TASK TO COMPLETE: Filter the data below and copy every line that contains the string "offsetDistance".

EXERCISE INPUT:
******************************
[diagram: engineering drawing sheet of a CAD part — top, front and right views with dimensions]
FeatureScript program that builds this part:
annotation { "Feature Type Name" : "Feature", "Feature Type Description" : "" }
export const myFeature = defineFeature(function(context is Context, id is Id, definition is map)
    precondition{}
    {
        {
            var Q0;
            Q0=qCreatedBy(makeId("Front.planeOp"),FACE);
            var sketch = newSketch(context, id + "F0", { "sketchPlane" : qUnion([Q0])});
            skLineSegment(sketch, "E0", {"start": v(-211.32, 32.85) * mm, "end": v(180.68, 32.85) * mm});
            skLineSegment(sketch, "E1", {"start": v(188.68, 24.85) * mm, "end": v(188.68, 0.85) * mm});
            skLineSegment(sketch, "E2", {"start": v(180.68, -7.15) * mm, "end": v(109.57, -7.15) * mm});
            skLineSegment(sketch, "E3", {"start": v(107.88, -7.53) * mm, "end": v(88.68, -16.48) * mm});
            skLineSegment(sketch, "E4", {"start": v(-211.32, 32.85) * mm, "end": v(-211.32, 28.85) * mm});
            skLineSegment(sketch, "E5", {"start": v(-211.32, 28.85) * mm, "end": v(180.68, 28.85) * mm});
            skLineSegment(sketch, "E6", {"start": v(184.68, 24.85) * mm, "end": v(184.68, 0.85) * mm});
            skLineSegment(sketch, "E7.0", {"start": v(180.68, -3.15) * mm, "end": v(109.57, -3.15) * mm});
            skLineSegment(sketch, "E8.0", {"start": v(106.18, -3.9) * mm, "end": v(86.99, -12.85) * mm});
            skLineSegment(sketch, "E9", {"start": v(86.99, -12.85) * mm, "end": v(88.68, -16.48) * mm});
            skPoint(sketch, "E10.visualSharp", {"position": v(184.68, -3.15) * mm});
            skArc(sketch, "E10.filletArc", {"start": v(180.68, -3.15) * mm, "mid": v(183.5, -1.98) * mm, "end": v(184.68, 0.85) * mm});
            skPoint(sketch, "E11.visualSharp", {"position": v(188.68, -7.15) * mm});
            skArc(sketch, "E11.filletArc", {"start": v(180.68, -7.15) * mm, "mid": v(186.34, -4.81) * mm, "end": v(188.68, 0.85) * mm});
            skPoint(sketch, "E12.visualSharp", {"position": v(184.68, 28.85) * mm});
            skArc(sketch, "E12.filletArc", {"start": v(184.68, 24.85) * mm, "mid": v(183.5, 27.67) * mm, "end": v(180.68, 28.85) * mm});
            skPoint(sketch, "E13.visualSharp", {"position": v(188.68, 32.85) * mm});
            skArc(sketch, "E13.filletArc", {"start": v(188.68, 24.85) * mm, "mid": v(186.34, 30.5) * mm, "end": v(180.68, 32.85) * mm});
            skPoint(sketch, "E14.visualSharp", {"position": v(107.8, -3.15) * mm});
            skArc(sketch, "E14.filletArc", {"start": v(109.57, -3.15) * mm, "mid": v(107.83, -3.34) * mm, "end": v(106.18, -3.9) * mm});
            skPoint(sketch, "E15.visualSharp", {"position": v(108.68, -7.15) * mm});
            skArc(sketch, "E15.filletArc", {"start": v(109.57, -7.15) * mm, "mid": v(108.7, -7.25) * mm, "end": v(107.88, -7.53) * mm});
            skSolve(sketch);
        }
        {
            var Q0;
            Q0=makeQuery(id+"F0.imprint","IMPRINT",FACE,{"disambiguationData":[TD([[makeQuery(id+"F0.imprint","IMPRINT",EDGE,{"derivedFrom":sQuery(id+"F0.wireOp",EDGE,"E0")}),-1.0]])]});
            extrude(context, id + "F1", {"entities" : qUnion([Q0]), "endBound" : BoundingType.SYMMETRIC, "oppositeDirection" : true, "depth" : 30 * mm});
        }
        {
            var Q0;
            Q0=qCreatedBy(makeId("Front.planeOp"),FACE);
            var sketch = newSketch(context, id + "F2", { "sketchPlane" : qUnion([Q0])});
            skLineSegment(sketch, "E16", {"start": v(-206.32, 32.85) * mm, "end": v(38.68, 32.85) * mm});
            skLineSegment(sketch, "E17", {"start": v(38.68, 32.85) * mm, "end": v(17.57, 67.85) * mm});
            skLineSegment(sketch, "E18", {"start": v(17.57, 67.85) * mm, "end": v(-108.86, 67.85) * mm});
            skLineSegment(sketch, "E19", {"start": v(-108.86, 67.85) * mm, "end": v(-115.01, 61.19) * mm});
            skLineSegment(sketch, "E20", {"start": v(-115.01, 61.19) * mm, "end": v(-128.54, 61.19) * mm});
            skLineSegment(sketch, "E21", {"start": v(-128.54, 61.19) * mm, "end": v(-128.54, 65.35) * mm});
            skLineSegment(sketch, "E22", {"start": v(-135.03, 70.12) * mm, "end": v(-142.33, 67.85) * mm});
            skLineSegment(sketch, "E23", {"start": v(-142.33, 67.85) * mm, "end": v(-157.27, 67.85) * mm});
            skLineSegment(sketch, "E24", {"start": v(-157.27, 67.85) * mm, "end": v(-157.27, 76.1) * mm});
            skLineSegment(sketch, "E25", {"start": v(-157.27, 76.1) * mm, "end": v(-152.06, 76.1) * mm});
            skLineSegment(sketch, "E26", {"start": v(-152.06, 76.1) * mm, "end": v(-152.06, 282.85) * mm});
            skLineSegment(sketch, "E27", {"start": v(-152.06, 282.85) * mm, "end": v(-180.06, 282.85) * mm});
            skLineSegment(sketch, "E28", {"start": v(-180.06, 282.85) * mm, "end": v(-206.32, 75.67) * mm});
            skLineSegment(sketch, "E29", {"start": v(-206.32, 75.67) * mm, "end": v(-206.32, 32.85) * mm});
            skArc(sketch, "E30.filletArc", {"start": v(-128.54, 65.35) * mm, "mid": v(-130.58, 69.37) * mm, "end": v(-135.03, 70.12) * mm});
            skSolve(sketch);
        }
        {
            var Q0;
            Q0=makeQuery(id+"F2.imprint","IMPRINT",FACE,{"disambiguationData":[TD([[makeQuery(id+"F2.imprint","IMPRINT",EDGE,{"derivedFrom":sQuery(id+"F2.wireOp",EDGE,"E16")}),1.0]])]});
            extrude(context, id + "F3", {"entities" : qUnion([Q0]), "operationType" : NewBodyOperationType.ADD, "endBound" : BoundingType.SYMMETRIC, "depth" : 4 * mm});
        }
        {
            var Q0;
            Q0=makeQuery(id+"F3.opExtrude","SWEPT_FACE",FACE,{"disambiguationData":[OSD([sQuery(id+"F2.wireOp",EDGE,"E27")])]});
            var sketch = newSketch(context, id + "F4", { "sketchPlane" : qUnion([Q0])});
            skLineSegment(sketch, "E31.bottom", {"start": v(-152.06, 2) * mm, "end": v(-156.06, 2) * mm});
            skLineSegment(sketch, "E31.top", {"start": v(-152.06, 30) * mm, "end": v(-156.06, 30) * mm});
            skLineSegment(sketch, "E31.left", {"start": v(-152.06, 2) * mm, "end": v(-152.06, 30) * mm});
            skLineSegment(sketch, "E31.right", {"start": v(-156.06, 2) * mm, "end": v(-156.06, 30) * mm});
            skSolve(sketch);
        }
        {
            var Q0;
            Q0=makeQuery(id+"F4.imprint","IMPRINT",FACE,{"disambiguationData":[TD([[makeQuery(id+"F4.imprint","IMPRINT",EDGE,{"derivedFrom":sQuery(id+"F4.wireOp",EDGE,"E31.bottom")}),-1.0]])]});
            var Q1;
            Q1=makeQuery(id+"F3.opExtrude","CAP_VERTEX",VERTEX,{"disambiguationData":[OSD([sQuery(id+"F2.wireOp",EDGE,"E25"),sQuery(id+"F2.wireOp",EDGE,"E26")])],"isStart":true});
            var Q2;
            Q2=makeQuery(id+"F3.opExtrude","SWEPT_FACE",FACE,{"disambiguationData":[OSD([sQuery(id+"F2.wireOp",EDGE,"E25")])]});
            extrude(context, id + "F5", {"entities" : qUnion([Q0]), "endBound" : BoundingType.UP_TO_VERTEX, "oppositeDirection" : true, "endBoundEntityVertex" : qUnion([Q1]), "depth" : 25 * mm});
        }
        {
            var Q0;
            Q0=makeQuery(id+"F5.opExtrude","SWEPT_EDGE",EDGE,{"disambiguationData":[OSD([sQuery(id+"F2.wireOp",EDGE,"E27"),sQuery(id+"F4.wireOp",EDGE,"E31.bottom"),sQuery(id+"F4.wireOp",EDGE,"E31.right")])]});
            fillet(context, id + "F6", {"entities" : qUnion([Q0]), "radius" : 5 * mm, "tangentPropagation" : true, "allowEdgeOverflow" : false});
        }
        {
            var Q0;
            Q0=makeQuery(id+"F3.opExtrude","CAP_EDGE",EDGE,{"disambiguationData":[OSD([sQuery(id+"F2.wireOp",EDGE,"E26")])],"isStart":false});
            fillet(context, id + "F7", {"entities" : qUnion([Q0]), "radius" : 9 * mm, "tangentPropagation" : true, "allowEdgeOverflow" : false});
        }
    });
******************************
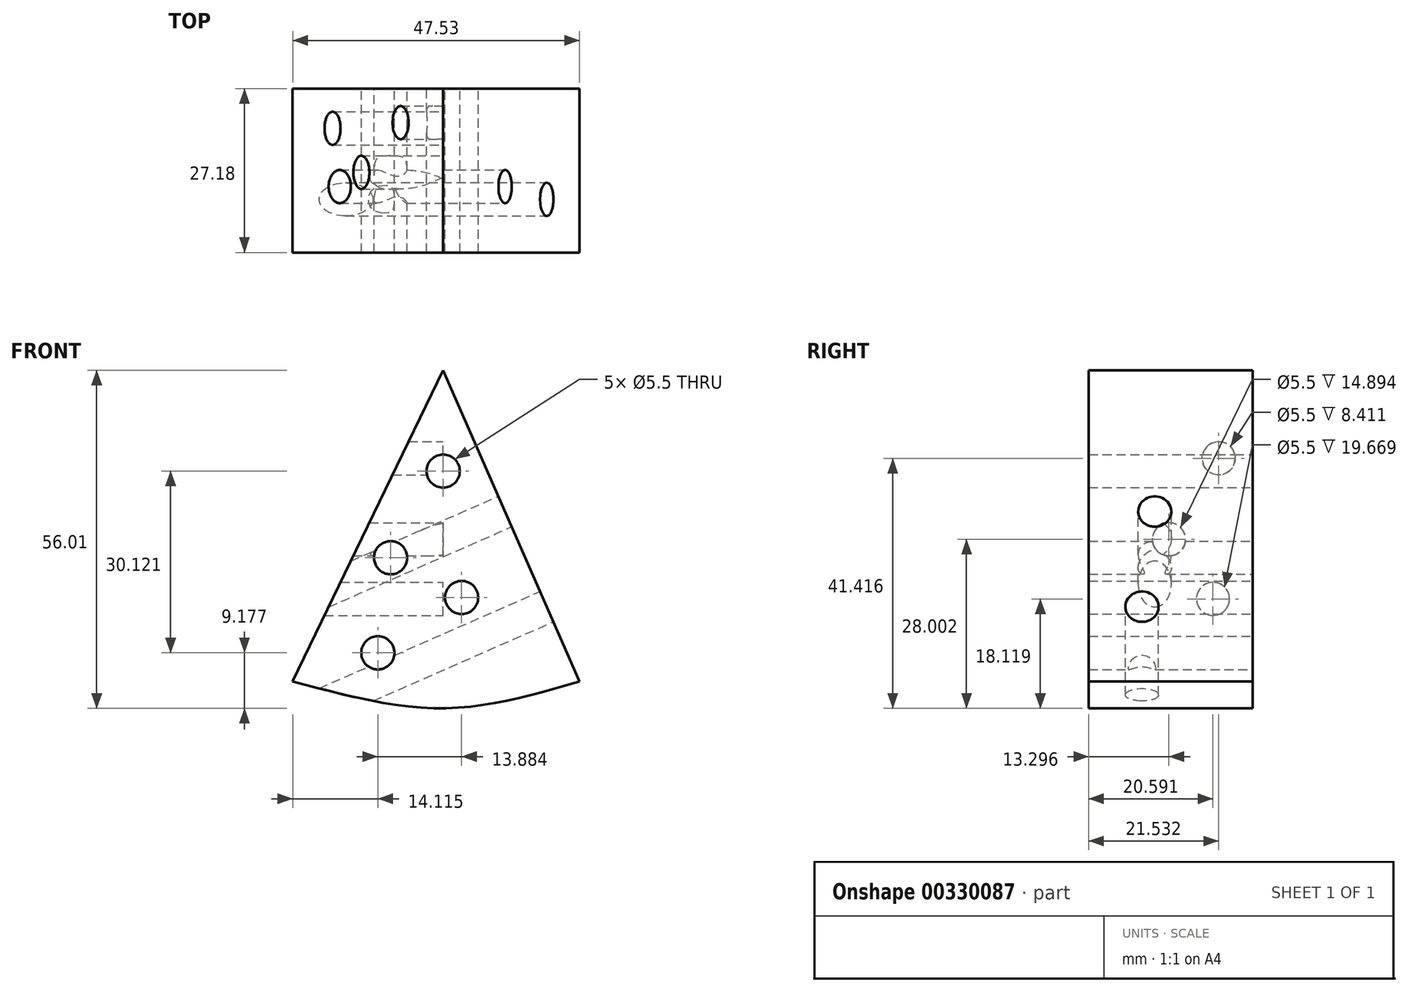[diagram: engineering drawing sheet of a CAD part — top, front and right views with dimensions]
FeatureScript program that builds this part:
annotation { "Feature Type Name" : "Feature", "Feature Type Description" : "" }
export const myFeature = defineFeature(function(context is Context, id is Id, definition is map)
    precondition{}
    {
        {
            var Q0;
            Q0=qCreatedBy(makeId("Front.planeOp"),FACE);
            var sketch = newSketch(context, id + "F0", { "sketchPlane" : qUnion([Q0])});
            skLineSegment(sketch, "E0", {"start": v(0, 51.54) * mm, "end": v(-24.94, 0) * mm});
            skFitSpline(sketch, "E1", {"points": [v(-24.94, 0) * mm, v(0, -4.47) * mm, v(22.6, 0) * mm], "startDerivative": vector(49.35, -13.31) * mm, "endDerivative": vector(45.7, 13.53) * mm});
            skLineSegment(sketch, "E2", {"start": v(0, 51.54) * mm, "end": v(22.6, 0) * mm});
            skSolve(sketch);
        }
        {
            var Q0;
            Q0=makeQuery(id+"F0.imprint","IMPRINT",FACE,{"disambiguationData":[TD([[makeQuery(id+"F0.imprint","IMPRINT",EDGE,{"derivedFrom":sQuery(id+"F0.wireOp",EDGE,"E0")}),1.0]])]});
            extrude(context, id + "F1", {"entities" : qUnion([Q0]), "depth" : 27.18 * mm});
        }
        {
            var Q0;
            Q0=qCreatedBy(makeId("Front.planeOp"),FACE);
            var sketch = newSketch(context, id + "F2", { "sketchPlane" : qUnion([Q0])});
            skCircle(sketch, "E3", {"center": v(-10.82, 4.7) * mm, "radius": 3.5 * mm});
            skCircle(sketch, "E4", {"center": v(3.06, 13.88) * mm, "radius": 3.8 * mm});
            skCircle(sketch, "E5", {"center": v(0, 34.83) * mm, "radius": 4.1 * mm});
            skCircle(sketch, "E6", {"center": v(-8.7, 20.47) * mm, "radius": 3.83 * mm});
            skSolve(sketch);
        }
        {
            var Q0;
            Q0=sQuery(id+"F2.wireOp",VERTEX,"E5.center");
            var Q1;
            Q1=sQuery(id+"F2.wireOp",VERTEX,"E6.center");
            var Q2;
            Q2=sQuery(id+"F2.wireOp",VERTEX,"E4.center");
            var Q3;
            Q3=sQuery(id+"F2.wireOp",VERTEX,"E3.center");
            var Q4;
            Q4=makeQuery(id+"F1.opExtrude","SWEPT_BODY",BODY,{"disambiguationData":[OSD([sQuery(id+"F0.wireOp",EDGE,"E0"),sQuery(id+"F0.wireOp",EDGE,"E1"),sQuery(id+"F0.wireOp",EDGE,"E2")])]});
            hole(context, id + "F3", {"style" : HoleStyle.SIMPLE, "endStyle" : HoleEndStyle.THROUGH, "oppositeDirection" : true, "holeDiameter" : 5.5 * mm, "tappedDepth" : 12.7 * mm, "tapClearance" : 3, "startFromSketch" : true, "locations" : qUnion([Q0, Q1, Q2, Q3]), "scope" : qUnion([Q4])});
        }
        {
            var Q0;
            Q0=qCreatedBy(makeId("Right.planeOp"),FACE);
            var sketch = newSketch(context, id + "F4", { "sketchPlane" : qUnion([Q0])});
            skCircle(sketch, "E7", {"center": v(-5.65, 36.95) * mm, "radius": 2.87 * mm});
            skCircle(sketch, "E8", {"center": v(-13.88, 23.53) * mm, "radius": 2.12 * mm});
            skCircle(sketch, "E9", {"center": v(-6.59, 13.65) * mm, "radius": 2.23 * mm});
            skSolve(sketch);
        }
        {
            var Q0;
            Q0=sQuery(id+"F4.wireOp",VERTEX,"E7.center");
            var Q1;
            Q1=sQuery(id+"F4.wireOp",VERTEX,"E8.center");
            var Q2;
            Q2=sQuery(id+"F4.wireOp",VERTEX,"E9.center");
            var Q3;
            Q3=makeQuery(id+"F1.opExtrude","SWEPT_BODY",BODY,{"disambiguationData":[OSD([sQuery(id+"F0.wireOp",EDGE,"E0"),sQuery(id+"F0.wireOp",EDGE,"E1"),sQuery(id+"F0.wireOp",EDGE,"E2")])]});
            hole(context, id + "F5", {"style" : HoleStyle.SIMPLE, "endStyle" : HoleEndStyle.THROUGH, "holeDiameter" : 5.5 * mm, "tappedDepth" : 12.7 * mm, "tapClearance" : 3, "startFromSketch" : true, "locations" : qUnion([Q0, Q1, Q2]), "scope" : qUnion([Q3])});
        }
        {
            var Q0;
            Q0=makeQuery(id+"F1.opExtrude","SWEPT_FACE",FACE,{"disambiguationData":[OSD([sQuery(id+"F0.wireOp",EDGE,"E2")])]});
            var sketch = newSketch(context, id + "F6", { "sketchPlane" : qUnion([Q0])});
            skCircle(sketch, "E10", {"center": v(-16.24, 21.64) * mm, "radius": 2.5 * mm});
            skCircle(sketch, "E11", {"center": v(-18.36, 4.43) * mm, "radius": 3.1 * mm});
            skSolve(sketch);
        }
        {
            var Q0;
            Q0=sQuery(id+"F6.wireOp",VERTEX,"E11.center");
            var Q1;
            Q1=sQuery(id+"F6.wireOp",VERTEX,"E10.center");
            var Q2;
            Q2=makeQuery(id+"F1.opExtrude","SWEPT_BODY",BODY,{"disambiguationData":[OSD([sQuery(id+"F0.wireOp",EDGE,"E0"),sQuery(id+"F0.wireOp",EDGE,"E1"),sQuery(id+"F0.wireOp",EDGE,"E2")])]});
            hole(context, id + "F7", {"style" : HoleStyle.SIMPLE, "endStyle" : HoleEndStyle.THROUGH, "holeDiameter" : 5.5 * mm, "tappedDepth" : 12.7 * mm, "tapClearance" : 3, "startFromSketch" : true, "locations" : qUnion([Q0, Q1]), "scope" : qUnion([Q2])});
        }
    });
******************************
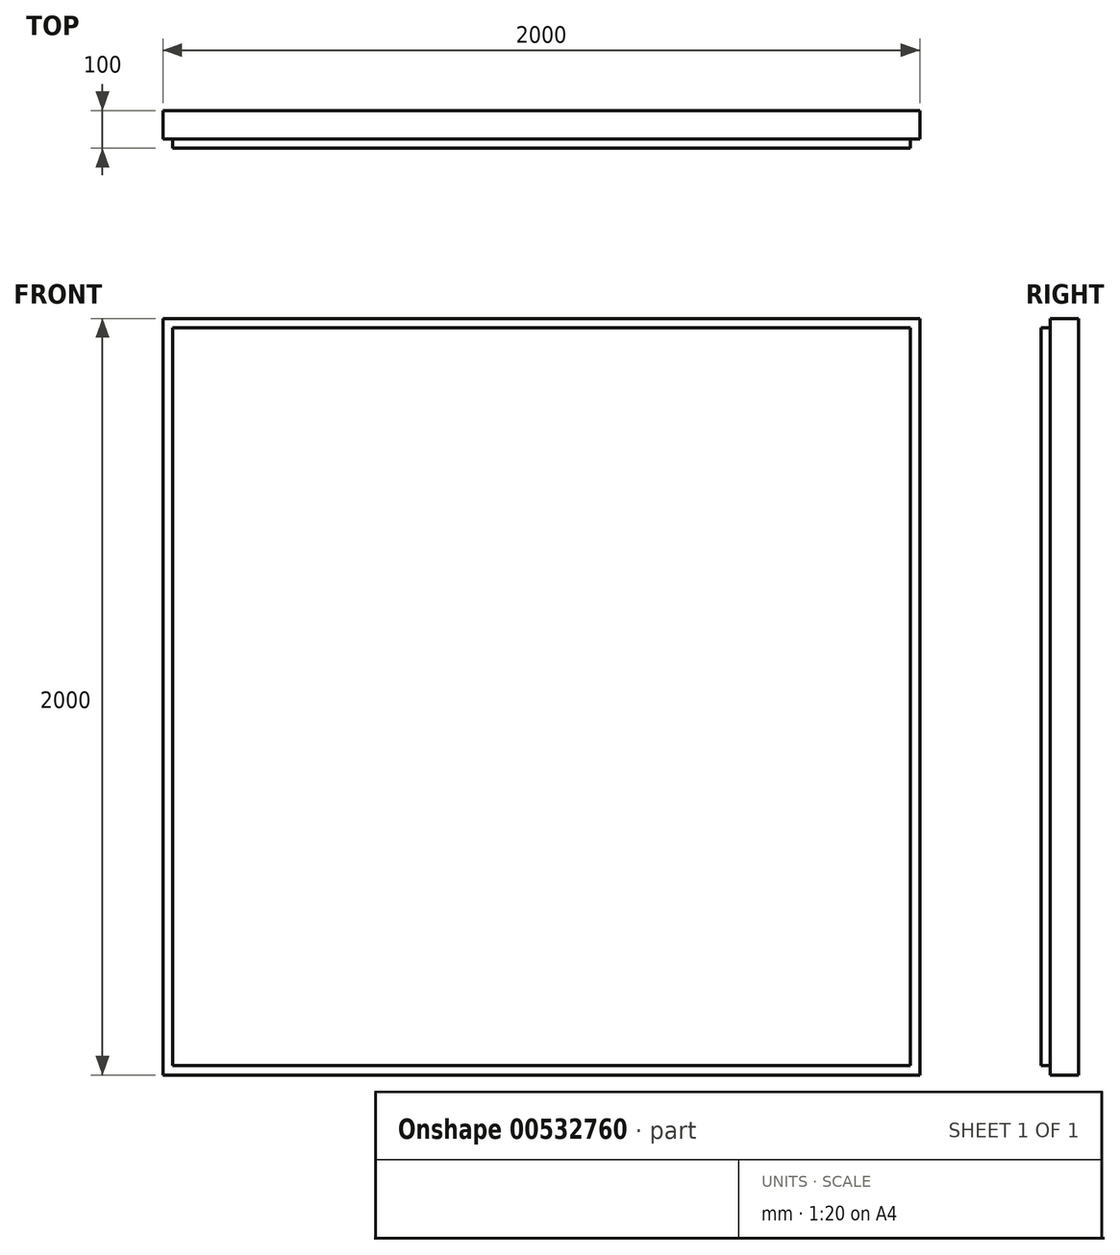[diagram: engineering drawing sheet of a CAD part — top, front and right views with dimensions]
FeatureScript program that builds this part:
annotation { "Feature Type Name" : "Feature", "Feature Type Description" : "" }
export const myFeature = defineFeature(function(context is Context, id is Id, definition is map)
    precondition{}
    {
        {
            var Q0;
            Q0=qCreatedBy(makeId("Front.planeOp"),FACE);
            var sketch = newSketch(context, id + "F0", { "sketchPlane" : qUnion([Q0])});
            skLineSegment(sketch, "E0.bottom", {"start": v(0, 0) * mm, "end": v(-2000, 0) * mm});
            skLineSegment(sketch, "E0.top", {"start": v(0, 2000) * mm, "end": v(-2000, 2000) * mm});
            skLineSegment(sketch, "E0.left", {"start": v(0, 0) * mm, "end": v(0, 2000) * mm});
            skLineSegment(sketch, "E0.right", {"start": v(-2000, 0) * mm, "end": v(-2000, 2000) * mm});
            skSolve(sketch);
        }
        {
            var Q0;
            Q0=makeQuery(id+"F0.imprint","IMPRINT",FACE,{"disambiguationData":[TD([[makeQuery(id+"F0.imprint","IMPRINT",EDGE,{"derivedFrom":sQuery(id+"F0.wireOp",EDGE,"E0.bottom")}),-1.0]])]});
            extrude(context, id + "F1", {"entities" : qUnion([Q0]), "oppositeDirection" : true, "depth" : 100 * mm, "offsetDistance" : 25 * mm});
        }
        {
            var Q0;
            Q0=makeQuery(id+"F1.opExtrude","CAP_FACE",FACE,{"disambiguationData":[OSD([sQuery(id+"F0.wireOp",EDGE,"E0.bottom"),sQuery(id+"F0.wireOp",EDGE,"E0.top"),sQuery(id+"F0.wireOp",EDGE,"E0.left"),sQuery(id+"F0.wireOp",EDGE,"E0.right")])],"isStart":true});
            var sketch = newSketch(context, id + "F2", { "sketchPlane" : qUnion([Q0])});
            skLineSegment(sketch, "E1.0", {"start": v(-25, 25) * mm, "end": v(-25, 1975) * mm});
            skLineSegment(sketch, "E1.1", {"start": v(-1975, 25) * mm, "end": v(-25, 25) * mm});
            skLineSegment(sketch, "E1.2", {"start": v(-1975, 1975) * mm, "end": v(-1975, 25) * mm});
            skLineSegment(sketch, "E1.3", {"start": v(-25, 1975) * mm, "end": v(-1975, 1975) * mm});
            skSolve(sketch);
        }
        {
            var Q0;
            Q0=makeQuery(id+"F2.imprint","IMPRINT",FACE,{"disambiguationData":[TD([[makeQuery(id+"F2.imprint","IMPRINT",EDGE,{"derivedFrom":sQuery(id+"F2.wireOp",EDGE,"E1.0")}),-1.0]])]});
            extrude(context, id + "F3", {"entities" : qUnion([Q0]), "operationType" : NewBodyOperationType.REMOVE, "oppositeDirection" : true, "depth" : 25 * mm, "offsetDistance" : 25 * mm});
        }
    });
******************************
REPLY TO THE TASK:
            extrude(context, id + "F1", {"entities" : qUnion([Q0]), "oppositeDirection" : true, "depth" : 100 * mm, "offsetDistance" : 25 * mm});
            extrude(context, id + "F3", {"entities" : qUnion([Q0]), "operationType" : NewBodyOperationType.REMOVE, "oppositeDirection" : true, "depth" : 25 * mm, "offsetDistance" : 25 * mm});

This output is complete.